We also found that the TSH level was significantly elevated during the daytime sleep restriction period, and that it was associated with maintaining wakefulness. No previous study has discussed the relationship between TSH secretion and maintenance of wakefulness. Some studies have mentioned a relationship between hyperarousal (stress or emotional problems) and cortisol secretion [19], [23]. It is possible, therefore, that another mechanism of hyperarousal was responsible for our findings. We hypothesize that the hypothalamic-pituitary-thyroid axis instead of the hypothalamic-pituitary-adrenal axis may modulate the wakefulness-promoting brain mechanism, as revealed by the correlation of TSH secretion with the latency in the MWT. When the TSH levels were elevated, the performance on visual attentive tasks improved. This suggests a possible biological basis of visual attention ability under conditions of sleep restriction. This biological basis of attention performance regarding hormones will be an interesting topic for future studies.

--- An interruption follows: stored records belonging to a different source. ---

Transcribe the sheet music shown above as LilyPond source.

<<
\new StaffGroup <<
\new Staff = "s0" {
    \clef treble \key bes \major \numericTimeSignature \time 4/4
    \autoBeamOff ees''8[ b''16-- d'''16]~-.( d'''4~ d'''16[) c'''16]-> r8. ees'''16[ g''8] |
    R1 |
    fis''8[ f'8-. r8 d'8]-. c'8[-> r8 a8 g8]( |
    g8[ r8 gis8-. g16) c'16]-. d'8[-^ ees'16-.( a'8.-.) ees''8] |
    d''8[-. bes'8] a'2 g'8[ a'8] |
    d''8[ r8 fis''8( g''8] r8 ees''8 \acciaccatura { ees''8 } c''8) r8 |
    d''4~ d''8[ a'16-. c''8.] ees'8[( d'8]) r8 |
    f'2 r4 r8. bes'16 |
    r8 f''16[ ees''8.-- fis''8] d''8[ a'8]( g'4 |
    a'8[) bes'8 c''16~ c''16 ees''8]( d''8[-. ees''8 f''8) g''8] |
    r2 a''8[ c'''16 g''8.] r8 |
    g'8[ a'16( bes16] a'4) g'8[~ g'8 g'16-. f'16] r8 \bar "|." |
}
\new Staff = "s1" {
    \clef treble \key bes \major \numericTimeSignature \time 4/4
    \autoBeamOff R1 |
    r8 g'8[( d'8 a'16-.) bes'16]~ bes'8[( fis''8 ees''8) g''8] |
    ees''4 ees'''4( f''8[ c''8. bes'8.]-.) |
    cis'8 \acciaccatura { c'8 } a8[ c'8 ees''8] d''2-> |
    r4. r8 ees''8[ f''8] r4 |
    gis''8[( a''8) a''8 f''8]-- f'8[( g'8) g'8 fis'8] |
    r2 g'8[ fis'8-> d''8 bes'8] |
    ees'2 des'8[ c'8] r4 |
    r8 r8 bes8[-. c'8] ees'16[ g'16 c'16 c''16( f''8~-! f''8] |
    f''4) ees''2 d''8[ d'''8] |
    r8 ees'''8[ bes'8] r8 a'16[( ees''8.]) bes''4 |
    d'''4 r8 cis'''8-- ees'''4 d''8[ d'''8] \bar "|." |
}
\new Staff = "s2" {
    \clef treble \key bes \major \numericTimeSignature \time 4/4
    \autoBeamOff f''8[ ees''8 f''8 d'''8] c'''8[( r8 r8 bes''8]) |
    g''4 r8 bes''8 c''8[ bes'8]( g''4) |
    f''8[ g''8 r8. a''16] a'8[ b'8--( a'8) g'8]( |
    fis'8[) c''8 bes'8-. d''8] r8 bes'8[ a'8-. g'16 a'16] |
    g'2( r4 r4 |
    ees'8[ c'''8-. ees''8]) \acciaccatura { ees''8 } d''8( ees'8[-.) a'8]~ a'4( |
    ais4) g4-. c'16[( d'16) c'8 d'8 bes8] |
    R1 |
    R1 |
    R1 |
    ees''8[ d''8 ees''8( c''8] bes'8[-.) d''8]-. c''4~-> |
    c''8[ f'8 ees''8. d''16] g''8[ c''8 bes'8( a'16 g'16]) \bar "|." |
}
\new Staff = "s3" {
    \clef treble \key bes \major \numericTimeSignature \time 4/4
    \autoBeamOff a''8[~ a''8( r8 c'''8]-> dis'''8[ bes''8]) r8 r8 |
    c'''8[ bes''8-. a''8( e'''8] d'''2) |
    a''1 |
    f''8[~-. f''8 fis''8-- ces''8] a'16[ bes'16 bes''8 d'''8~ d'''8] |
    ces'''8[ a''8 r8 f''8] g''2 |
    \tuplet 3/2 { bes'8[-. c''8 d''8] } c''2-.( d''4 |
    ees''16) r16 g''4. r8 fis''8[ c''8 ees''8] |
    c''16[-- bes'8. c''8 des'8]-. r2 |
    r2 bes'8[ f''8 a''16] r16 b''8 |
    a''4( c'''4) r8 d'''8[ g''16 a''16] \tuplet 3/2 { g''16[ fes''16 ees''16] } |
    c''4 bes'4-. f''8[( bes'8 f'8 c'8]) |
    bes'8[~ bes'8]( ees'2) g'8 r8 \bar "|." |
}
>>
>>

There are some limitations to our study. First, there was a lack of baseline data regarding cognitive tests and daytime sleep during the night shift periods, and this could have confounded the results. Second, we did not use indwelling catheters to avoid pain when collecting blood samples, nor did we record the stage of menstrual cycle that may have been related to the PRL level. These could also have been the confounding factors. Third, the tasks were conducted in an experimental setting, and the neuropsychological findings in this study cannot be generalized to real-life practice. Fourth, we did not use controls for comparisons. Fifth, not all participants had the same shift work schedule prior to entering the study night shift schedule, which may have confounded the results.
In conclusion, the individuals working one block of a rotating shift following daytime sleep restriction had no changes in sleep propensity as measured objectively. An attempt to preserve daytime alertness was also related to maintaining neuropsychological performance. Maintaining this ability was related to TSH and age, and this cognition required a high attentive load.